How and why Kim Jong Un is giving everything up without giving anything up

Here’s a negotiating question: if you have a lot of leverage, why give everything away before you even get to the table?

I ask that question because of North Korea’s apparent willingness to surrender anything and everything without reciprocity from the U.S. On Thursday, South Korea’s president Moon Jae-in declared North Korean leader Kim Jong Un has now waived his previous demand he would denuclearize only if the U.S. were to withdraw its military forces from South Korea.

This latest giveaway extends from another Kim offer to denuclearize per se, as well as suspend his intercontinental ballistic missile program.

What does Kim want in return?

According to Moon, just a peace treaty to end the Korean War and a U.S. commitment not to overthrow his dynasty.

I’m not buying it. Don’t get me wrong, if all this is for real then I say full speed ahead for President Trump. The successful denuclearization and ballistic missile disarmament of North Korea is well worth a peace treaty. But I’m profoundly skeptical the leader who just six months ago was entertaining imminent U.S. military decapitation strikes against his regime and rubbing salt into Trump’s wounded ego has now transformed into a happy dove.

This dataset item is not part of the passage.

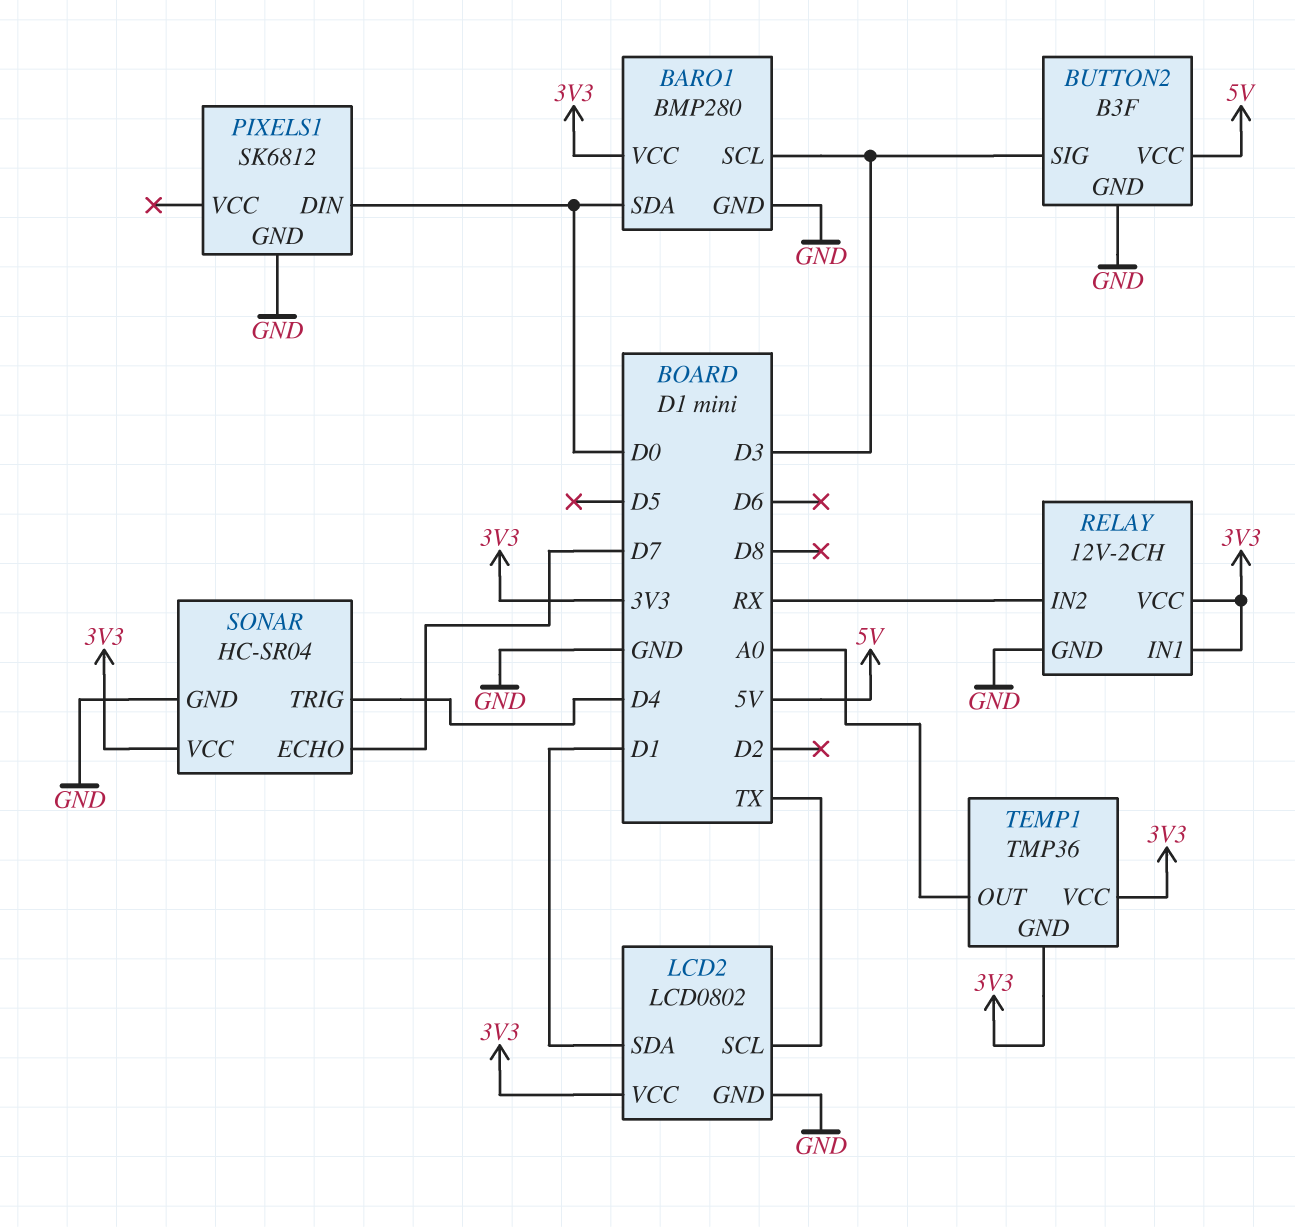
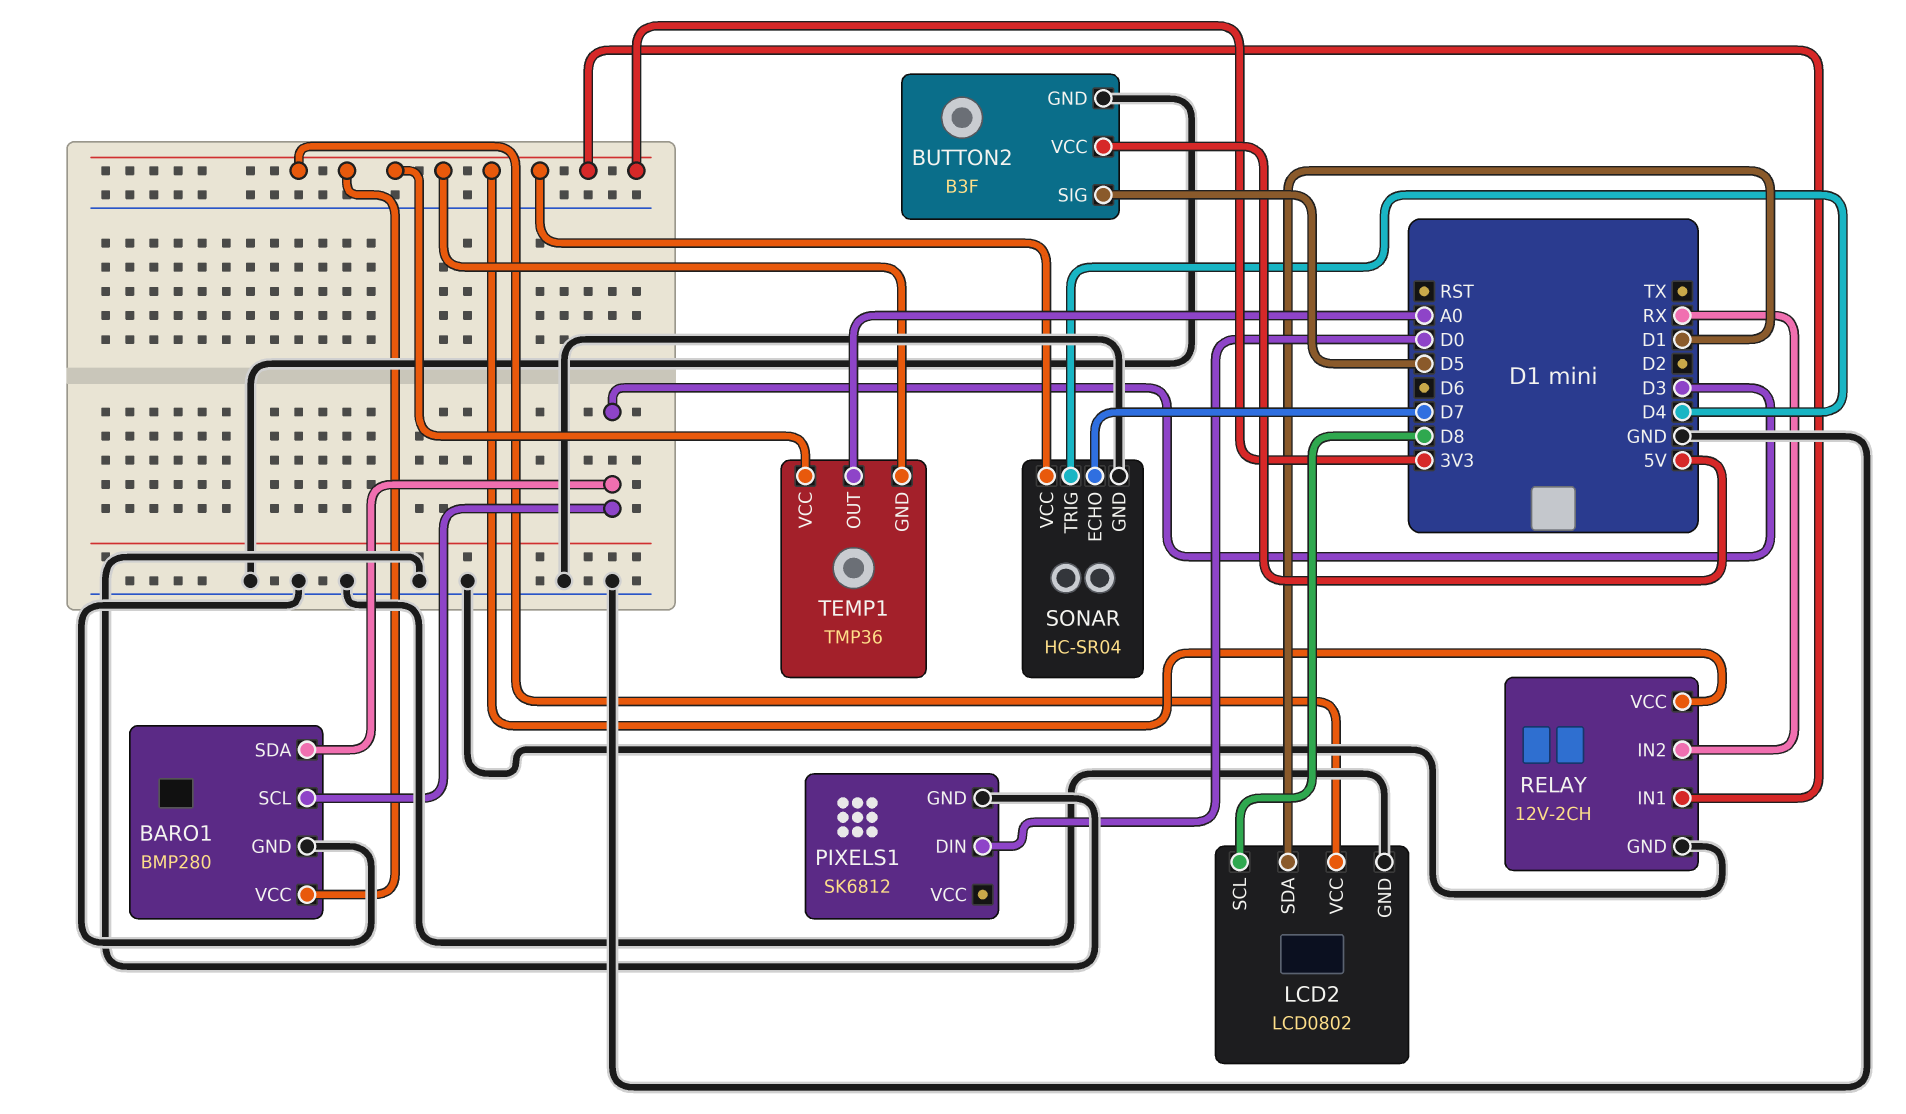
BARO1 pin SDA: D0 -> D3
BUTTON2 pin SIG: D3 -> D5
LCD2 pin SCL: TX -> D8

While the Trump administration claims its “maximum pressure strategy” is what brought Kim to the table, I think Kim’s pretense of doveishness is rooted in two other considerations.

Namely, Chinese influence on Pyongyang and Kim’s already advanced ICBM capability.

On the first point, China wants to avoid U.S. military strikes on North Korea while earning Trump’s grateful perception Beijing is helping to solve the crisis. This is Xi’s masterstroke: deferring tougher U.S. action on tariffs, intellectual property sanctions, and contesting of China’s South China Sea militarization, simply by getting Kim to the table.

And from Kim’s perspective why not get to the table?

After all, the last remaining element of the fat boy’s ICBM development is likely his perfection of a re-entry survivable warhead vehicle and terminal stage targeting. And once he gets that work done — the vast majority of which can be done in the lab — it’s Kim Jong Un’s game. He’ll have a nuclear deterrent/strike program.

At that point, Kim’s in a far better position to negotiate with the U.S. because any U.S. military option would come with the corollary, credible risk of North Korean nuclear retaliation. The simple point: Kim is camouflaging himself as a dove to approach his unsuspecting target.

So what should Trump do?

Well, stop wasting time and sit down with Kim as soon as possible so the North Korean leader has less time to finish his ICBM development. At that meeting, Trump should test Kim at his word with a request for wide ranging snap inspections.

And if, as it probably will, that option fails, Trump should dramatically ramp up sanctions on Chinese financial outlets — large and small — that do business with Kim, inspect all vessels transporting materials to Kim in breach of sanctions, and prepare for military strikes. Trump should also explicitly warn Kim that any attempt to launch a nuclear-armed ballistic missile against U.S. territory will result in nuclear strikes.

A realistic diplomatic agreement will only be possible when we’re skeptical of Kim bearing gifts.